⟨

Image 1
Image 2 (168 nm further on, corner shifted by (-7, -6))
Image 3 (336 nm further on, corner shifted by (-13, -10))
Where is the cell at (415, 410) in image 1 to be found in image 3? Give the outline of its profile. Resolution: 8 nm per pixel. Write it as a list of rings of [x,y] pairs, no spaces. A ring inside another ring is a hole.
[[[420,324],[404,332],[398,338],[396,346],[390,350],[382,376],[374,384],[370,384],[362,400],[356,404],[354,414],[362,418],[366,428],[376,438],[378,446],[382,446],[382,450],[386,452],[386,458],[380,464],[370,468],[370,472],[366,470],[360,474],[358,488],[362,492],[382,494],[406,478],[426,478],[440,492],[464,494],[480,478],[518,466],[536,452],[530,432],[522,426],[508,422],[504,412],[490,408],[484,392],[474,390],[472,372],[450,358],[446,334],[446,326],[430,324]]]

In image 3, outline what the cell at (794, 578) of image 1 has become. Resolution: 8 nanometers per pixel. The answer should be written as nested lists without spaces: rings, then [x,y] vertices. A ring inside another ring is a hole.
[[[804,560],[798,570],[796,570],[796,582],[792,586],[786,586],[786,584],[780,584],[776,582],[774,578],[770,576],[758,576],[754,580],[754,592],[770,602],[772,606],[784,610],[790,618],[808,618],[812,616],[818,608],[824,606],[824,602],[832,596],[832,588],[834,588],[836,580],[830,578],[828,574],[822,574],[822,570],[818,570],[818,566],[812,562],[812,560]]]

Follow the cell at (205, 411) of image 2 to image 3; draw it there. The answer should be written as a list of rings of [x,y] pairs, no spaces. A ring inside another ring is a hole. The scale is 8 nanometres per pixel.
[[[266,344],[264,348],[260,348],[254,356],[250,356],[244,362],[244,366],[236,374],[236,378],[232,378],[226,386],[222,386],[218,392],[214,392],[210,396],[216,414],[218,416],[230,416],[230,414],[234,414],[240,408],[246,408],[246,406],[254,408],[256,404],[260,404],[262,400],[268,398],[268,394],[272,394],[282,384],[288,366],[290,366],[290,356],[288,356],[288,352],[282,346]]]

⟩

- _Task directions_: Return all of the data exactly as it reads.

- _Solution to the problem_:
Image 1
Image 2 (168 nm further on, corner shifted by (-7, -6))
Image 3 (336 nm further on, corner shifted by (-13, -10))
Where is the cell at (415, 410) in image 1 to be found in image 3? Give the outline of its profile. Resolution: 8 nm per pixel. Write it as a list of rings of [x,y] pairs, no spaces. A ring inside another ring is a hole.
[[[420,324],[404,332],[398,338],[396,346],[390,350],[382,376],[374,384],[370,384],[362,400],[356,404],[354,414],[362,418],[366,428],[376,438],[378,446],[382,446],[382,450],[386,452],[386,458],[380,464],[370,468],[370,472],[366,470],[360,474],[358,488],[362,492],[382,494],[406,478],[426,478],[440,492],[464,494],[480,478],[518,466],[536,452],[530,432],[522,426],[508,422],[504,412],[490,408],[484,392],[474,390],[472,372],[450,358],[446,334],[446,326],[430,324]]]

In image 3, outline what the cell at (794, 578) of image 1 has become. Resolution: 8 nanometers per pixel. The answer should be written as nested lists without spaces: rings, then [x,y] vertices. A ring inside another ring is a hole.
[[[804,560],[798,570],[796,570],[796,582],[792,586],[786,586],[786,584],[780,584],[776,582],[774,578],[770,576],[758,576],[754,580],[754,592],[770,602],[772,606],[784,610],[790,618],[808,618],[812,616],[818,608],[824,606],[824,602],[832,596],[832,588],[834,588],[836,580],[830,578],[828,574],[822,574],[822,570],[818,570],[818,566],[812,562],[812,560]]]

Follow the cell at (205, 411) of image 2 to image 3; draw it there. The answer should be written as a list of rings of [x,y] pairs, no spaces. A ring inside another ring is a hole. The scale is 8 nanometres per pixel.
[[[266,344],[264,348],[260,348],[254,356],[250,356],[244,362],[244,366],[236,374],[236,378],[232,378],[226,386],[222,386],[218,392],[214,392],[210,396],[216,414],[218,416],[230,416],[230,414],[234,414],[240,408],[246,408],[246,406],[254,408],[256,404],[260,404],[262,400],[268,398],[268,394],[272,394],[282,384],[288,366],[290,366],[290,356],[288,356],[288,352],[282,346]]]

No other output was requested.